:: DATA SECTION ::
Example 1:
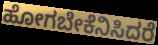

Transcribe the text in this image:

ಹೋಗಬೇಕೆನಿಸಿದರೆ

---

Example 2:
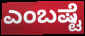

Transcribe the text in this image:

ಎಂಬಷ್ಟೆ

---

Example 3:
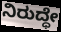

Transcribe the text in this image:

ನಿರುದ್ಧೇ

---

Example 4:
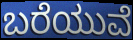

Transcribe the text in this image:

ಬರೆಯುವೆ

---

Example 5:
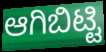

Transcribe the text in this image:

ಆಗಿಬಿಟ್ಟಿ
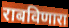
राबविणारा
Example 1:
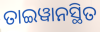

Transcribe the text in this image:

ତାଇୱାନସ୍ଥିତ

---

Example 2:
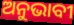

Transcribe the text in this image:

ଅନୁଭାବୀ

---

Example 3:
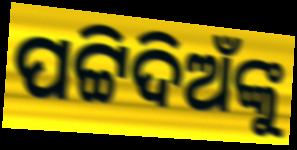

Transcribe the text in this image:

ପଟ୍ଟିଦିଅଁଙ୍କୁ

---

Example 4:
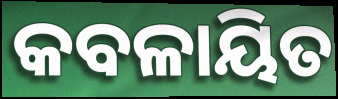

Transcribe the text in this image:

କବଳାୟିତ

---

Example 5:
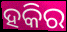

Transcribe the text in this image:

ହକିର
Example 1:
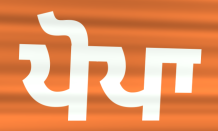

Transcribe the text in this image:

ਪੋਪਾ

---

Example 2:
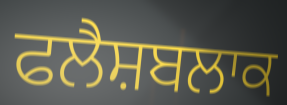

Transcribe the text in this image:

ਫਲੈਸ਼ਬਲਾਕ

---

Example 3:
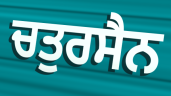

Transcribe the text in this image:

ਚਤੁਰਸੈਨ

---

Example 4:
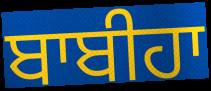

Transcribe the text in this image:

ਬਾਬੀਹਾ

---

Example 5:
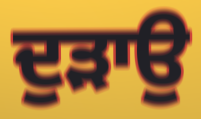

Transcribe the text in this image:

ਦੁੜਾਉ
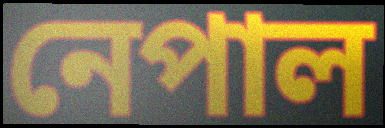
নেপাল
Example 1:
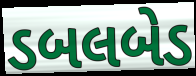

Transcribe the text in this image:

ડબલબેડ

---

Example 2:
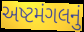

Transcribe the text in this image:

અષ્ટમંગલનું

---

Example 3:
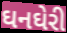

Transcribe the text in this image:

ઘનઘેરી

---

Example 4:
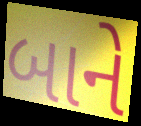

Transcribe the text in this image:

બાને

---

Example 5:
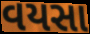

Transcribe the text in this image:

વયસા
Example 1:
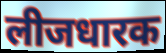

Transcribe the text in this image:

:: TASK INSTRUCTIONS ::
Copy out all of the data word for word. Do not carry over any picture.

:: RESPONSE TO THIS TASK ::
Example 1:

Transcribe the text in this image:

ಹೋಗಬೇಕೆನಿಸಿದರೆ

---

Example 2:

Transcribe the text in this image:

ಎಂಬಷ್ಟೆ

---

Example 3:

Transcribe the text in this image:

ನಿರುದ್ಧೇ

---

Example 4:

Transcribe the text in this image:

ಬರೆಯುವೆ

---

Example 5:

Transcribe the text in this image:

ಆಗಿಬಿಟ್ಟಿ
राबविणारा
Example 1:

Transcribe the text in this image:

ତାଇୱାନସ୍ଥିତ

---

Example 2:

Transcribe the text in this image:

ଅନୁଭାବୀ

---

Example 3:

Transcribe the text in this image:

ପଟ୍ଟିଦିଅଁଙ୍କୁ

---

Example 4:

Transcribe the text in this image:

କବଳାୟିତ

---

Example 5:

Transcribe the text in this image:

ହକିର
Example 1:

Transcribe the text in this image:

ਪੋਪਾ

---

Example 2:

Transcribe the text in this image:

ਫਲੈਸ਼ਬਲਾਕ

---

Example 3:

Transcribe the text in this image:

ਚਤੁਰਸੈਨ

---

Example 4:

Transcribe the text in this image:

ਬਾਬੀਹਾ

---

Example 5:

Transcribe the text in this image:

ਦੁੜਾਉ
নেপাল
Example 1:

Transcribe the text in this image:

ડબલબેડ

---

Example 2:

Transcribe the text in this image:

અષ્ટમંગલનું

---

Example 3:

Transcribe the text in this image:

ઘનઘેરી

---

Example 4:

Transcribe the text in this image:

બાને

---

Example 5:

Transcribe the text in this image:

વયસા
Example 1:

Transcribe the text in this image:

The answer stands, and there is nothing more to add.